Stop Market orders on the Futures Exchange

This information comes directly from Nexo's help center

A Stop Market order on the Futures Exchange is an order type, which performs a Market order once a prespecified price has been reached. The price of execution is defined by the client, and once it is crossed or exceeded, the Stop Order acts as a Market Order and is carried out.

With Stop Market orders, you can increase the odds of achieving a trade at a desired entry or exit price. Stop Market orders are as beneficial to entries, as they are for leaving a position. They act in a way as Stop Loss or Take Profit orders for your futures positions.

It is important to note that Stop Market orders will be filled only if the Trigger Price is reached. However, the resulting Market order does not guarantee the price, nor the precision at which the order will be completed. In other words, despite the fact that we will aim to fill the order at the best available price at the time of execution, the final price could be much different than expected in fast-paced market conditions.

How to place a Sell Stop Market order 

1. First, you should navigate to the Futures Exchange.

2. From there, you have to select the ‘Stop market’ order type, as illustrated:


3. Then, you can set a Trigger Price in terms of USDT (e.g. 22,000 USDT) and Amount in terms of the contract currency (e.g. BTC). Keep in mind that the current Futures price will be used to place the order and you can decide what amount to enter with. From the ‘Open’ tab, you can set orders which are to be opened once the Trigger Price is reached. On the other hand, from the ‘Close’ tab, you can close orders at a specific Trigger Price but only if you have an open futures position.


4. Once placed, the Stop Market order will remain active in your ‘Open Orders’ until it is filled or cancelled.



Using the Open Stop Market option 

With this mechanism, you can set a pending order which is to be executed when your Trigger Price is reached. You can place both Long and Short orders simultaneously. For example:

The current price of BTC is 25,000 USDT and you place a 1 BTCUSDT Open Long order in the price of 26,000 USDT (can be triggered if the price is higher), expecting the price of Bitcoin to increase.
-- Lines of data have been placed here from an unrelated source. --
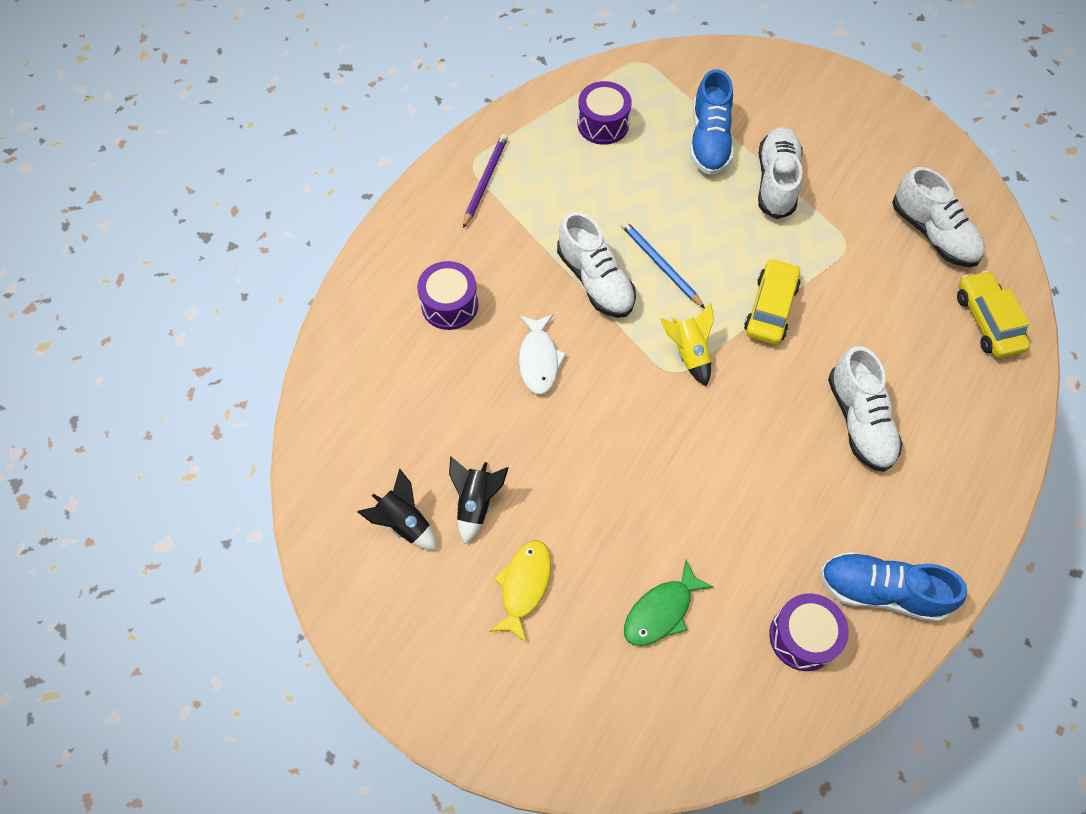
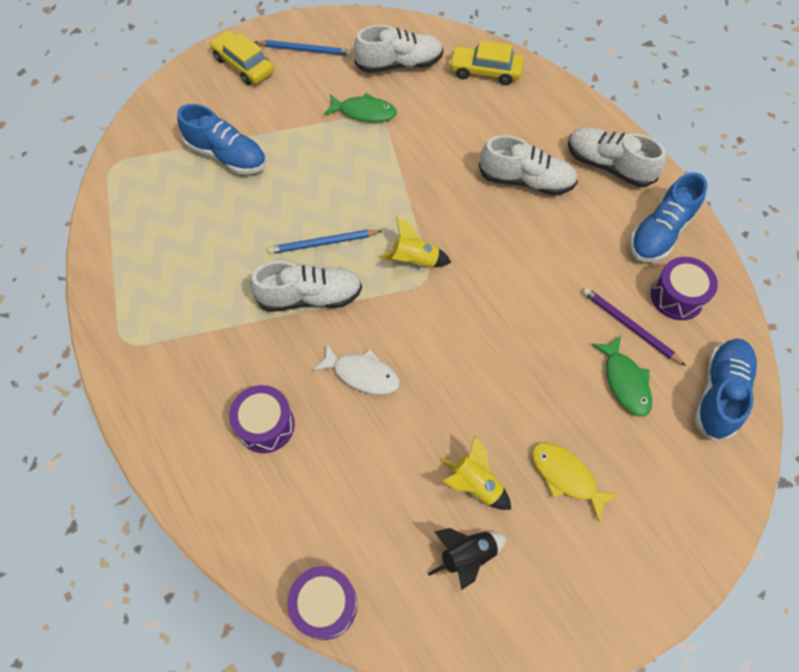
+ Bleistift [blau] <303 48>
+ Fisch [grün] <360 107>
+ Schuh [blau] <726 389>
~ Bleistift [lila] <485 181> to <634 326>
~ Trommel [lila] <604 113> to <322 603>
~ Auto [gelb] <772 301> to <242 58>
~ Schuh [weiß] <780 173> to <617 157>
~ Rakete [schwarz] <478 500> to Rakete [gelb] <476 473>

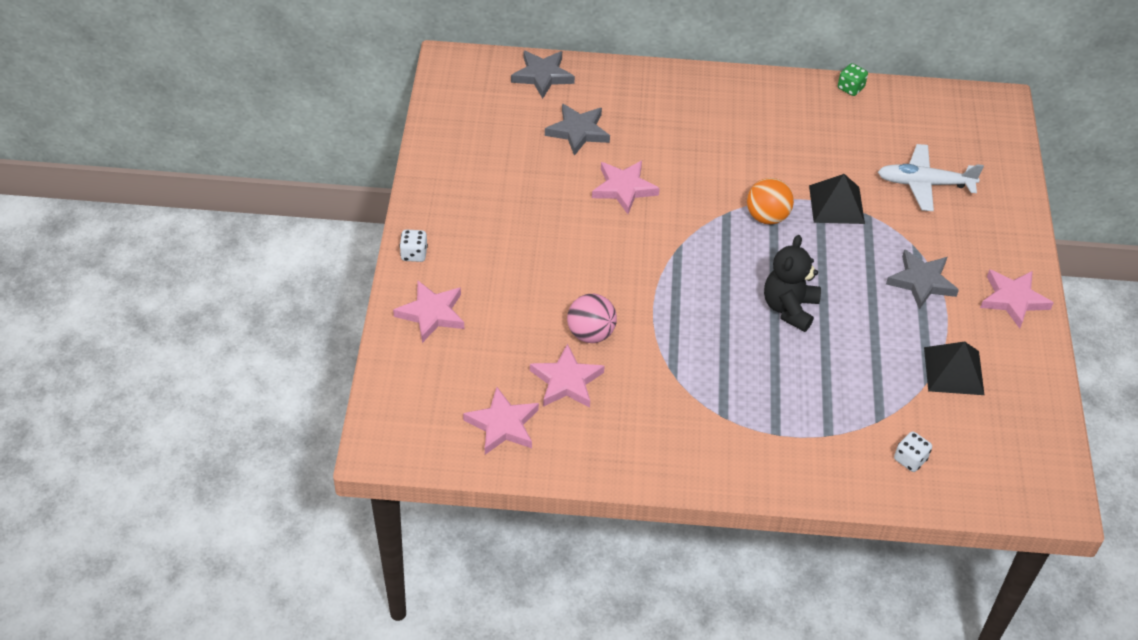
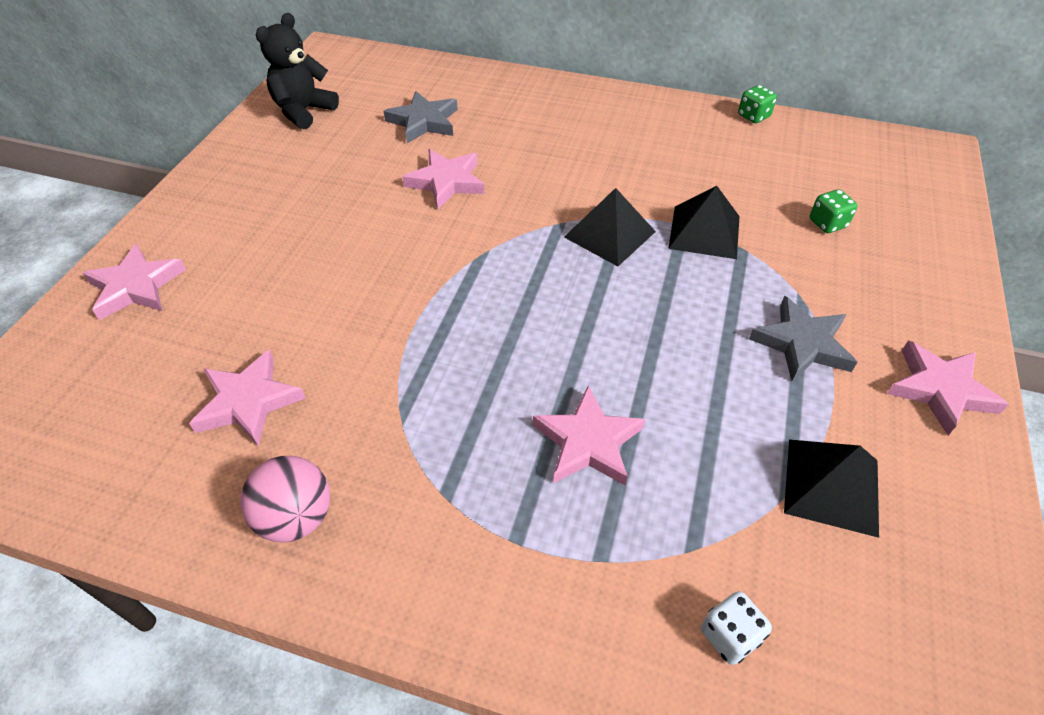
- Spielwürfel [weiß] <413 245>
- Stern [grau] <543 75>
~ Stern [rosa] <501 421> to <589 436>
~ Ball [rosa] <592 318> to <285 499>
~ Teddybär [schwarz] <792 283> to <297 71>
~ Ball [orange] <770 201> to Pyramide [schwarz] <610 227>
~ Flugzeug [weiß] <931 177> to Spielwürfel [grün] <834 211>

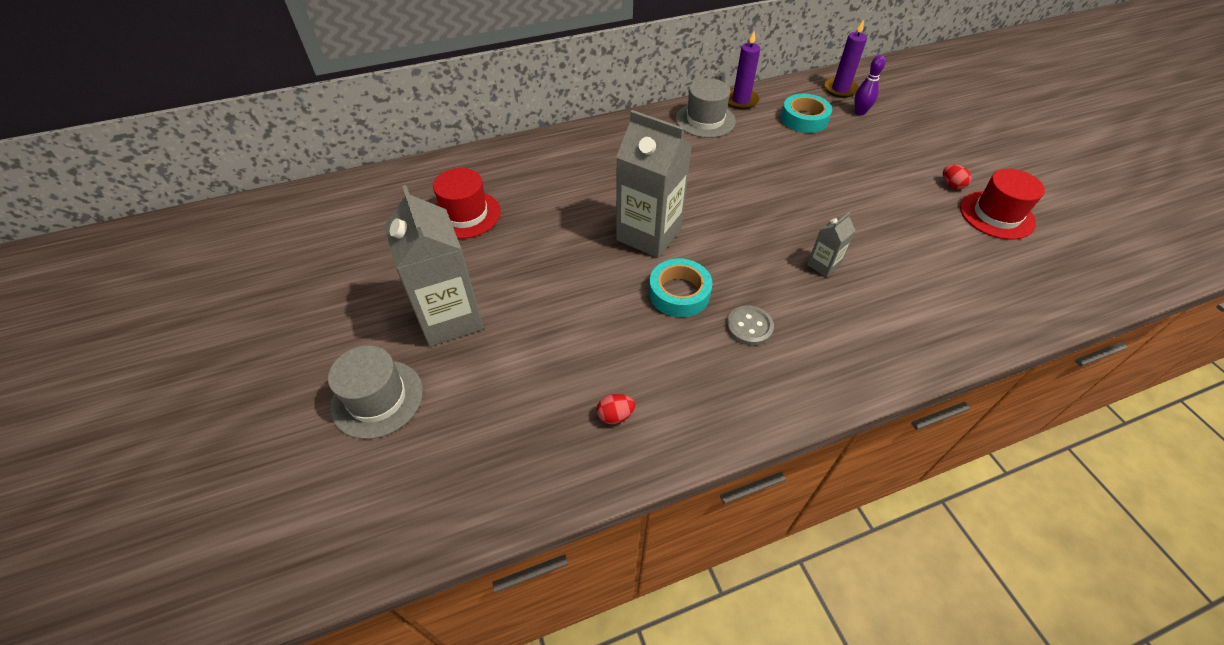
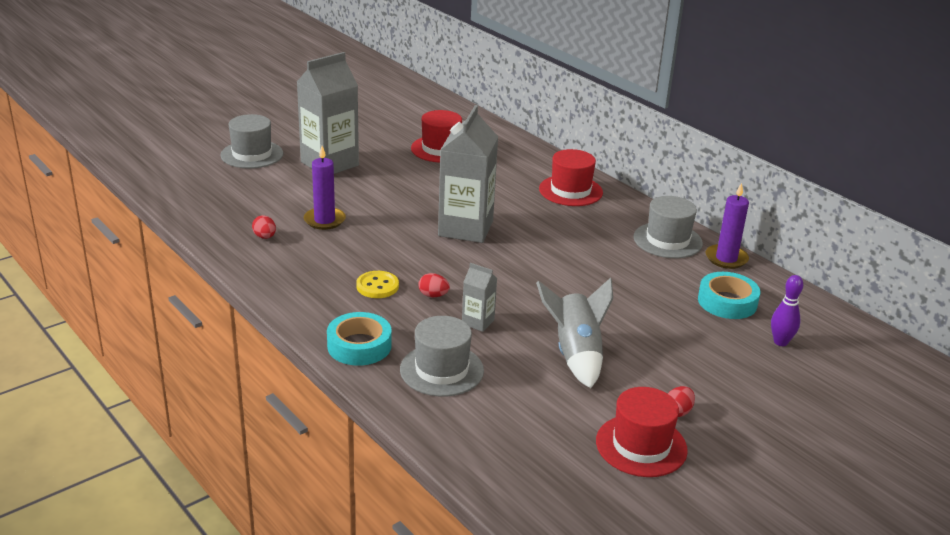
+ Hut [grau] <442 356>
+ Ei [rot] <434 285>
+ Rakete [grau] <574 333>
+ Hut [rot] <571 177>
~ Klebeband [türkis] <681 288> to <359 339>
~ Kerze [lila] <845 58> to <325 188>
~ Knopf [grau] <750 325> to Knopf [gelb] <377 284>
Simultaneously, you place an Open Short order at a price of 24,000 USDT (can be triggered if the price is lower), in case the price of BTC declines.

That way, regardless of whether the market is rising or falling, you would have two well-defined orders which will be triggered only when the prespecified price is hit.

Using the Close Stop Market option 

To better explain the underlying mechanisms behind this order type, we will run an exemplary scenario:

Let us say that you have an open perpetual futures contract at 2x leverage in the amount of 1 BTCUSDT and you have chosen to go long. The price of BTC is currently 27,000 USDT. You can secure profits and minimise losses at the same time by placing both a Close Long and a Close Short order. For instance:

  • You place a Close Long order at Trigger Price = 29,000 USDT. If the price is reached or exceeded, the order will be performed and you will exit with a profit.
  • Simultaneously, you place a Close Long order at a Trigger Price of 25,500 USDT. Should this price or a lower one be reached instead, you will exit the position and prevent further loss.

By doing that, you define a threshold of how much you are willing to profit or fall back on your futures positions. Using the above example, the same can work for you if you plan to go Short instead and place two Close Short orders at different price levels.